Mostly only Britain and Germany that are signficient net contributors, plus a few other smaller countries, and Germany has used the situation to boost its manufactoring base by 'bribing' other EU countries to buy their products.
Britain has been the loser.

Anonymous said...

While British farmers were struggling a few years ago Irish farmers were doing comparatively well.

Anonymous said...

because of EU policies.

Peter Risdon said...

So Ireland's problems stem from low corporation tax and the fact that lots of US high tech businesses moved there?

I don't think that's a sustainable argument, in which case Osborne wasn't so very wrong. It's other factors that have caused their present situation.

Laban said...

Agreed, Peter. Nowt wrong with that.

Yet Osborne failed to spot the approaching disaster. Admitttedly he's got plenty of company - including the entire Irish cabinet.

But certainly the property bubble was apparent in 2006. He (or his writer) never asked what would happen if prices started to fall.

Anonymous said...

Perhaps this is in part responsible for the "miracle". Funny the EU hasn't put a stop to the "Double Irish" but maybe that's what you get for approving the Lisbon Treaty (eventually).

Anonymous said...

Peter Risdon: well said! The Irish did many things right!

Unfortunately, they did some things wrong, like joining the Euro - which meant,Laban, that they could not raise interest rates to temper the property boom.

Osborne was broadly drawing the right lessons - for the UK, not Ireland. 1. We need to cut taxes on business -- corporation tax (at 1%?), NI reduced, etc. 2. Increase taxes on consumption, as the coalition has done. 3. Cut public expenditure, as the coalition has NOT done - it has merely reduced the rate of increase!

Laban: please consider reviewing this:

http://www.channel4.com/programmes/britains-trillion-pound-horror-story/4od#3139408

paul ilc

Mark said...

Anon 6.31pm- You are right to draw attention to the fact that tax arbitrage was always an important factor in the development of the 'Celtic Tiger' economy across the water.(Estonia's low tax regime gave a similar, if attenuated, lift to that country's brief reign as the 'Baltic Tiger'). However an anglophone education system that avoided the fads endemic elsewhere in the Anglosphere also helped the Irish, as did an intelligent, quasi-Gaullist, industrial development policy. (The latter led to the creation, virtually from scratch, of a thriving Pharma sector).

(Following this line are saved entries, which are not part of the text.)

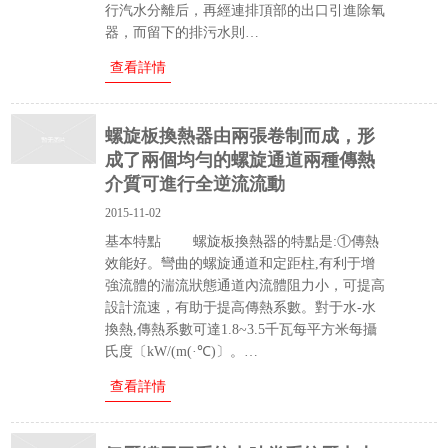
行汽水分離后，再經連排頂部的出口引進除氧
器，而留下的排污水則…
查看詳情
螺旋板換熱器由兩張卷制而成，形
成了兩個均勻的螺旋通道兩種傳熱
介質可進行全逆流流動
2015-11-02
基本特點 螺旋板換熱器的特點是:①傳熱
效能好。彎曲的螺旋通道和定距柱,有利于增
強流體的湍流狀態通道內流體阻力小，可提高
設計流速，有助于提高傳熱系數。對于水-水
換熱,傳熱系數可達1.8~3.5千瓦每平方米每攝
氏度〔kW/(m(·℃)〕。…
查看詳情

BTW Laban, a hat tip is due to your referencing of the Kevin Myers article in your previous posting about the Emerald Isle. He is an illuminating and entertaining writer, banished from these shores (in my view unjustly) during Sarah Sands' brief reign as dominatrix at the Sunday Telegraph. Check out his memoir about the Troubles- 'Watching the Door', which is a real humdinger of a book.

Anonymous said...

The success of the Irish low-tax regime only makes sense in the context of Ireland being an english speaking country in close proximity to the UK.

Most of the big companies setting up shop there were doing most of their business in the UK.

If the UK had the same tax structure the Irish advantage would have been wiped out.

If Ireland were still an English speaking country - but instead been off the shores of Italy, none of this would have happened.

dearieme said...

Now the Irish may conclude that it wasn't just their children who were getting screwed.